TASK GOAL – In the listing below, find the line that contains "Стендовые доклады" and the line that contains "Çankaya – Kavaklıdere". Quote both and every line between them, exactly, and nothing more.

RECORD SET –
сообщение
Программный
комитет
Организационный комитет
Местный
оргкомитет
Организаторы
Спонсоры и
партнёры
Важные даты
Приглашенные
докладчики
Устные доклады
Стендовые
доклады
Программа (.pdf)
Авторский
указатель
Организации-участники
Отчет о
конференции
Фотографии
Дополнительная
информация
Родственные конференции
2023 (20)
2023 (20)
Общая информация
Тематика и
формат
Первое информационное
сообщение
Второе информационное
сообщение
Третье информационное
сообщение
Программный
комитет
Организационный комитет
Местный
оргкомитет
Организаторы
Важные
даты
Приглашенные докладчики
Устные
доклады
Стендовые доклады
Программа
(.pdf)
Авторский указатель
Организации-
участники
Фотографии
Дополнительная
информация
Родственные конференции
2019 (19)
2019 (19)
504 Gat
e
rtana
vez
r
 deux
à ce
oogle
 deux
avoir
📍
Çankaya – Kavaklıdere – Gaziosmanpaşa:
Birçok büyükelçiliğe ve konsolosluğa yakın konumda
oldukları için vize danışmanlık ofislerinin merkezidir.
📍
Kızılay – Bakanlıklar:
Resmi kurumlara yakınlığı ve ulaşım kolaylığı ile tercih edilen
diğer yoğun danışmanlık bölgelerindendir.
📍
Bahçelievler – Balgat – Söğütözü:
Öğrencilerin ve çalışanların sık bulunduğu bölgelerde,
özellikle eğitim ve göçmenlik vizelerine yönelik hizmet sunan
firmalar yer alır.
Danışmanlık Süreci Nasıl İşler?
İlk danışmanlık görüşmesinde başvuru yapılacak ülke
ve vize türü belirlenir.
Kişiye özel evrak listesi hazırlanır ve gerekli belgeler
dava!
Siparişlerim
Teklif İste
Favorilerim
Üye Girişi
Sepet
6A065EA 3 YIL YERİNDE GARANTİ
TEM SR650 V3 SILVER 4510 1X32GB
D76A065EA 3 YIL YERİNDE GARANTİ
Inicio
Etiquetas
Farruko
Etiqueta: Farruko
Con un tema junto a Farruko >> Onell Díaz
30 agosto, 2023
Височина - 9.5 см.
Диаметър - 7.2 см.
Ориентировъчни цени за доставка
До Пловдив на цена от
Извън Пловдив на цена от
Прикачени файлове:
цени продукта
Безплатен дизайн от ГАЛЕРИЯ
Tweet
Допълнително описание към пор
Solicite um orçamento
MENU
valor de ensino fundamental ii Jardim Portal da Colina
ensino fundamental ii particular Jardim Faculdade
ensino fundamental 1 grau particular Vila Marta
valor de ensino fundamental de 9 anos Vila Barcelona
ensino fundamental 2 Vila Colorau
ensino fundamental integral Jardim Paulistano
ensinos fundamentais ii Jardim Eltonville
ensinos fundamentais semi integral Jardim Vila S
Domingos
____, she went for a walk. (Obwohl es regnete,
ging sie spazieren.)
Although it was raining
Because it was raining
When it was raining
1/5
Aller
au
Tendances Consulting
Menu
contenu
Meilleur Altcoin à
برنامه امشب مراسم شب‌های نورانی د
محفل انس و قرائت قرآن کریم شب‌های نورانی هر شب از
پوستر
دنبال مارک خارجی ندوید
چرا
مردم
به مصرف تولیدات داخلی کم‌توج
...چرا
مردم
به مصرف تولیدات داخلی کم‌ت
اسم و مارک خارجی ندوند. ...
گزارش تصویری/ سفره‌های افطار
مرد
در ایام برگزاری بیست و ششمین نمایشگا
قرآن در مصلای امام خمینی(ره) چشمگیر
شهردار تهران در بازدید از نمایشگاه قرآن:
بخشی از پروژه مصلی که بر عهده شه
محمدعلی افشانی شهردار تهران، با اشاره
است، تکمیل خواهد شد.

SOLUTION TO THE EXERCISE –
Стендовые доклады
Программа
(.pdf)
Авторский указатель
Организации-
участники
Фотографии
Дополнительная
информация
Родственные конференции
2019 (19)
2019 (19)
504 Gat
e
rtana
vez
r
 deux
à ce
oogle
 deux
avoir
📍
Çankaya – Kavaklıdere – Gaziosmanpaşa:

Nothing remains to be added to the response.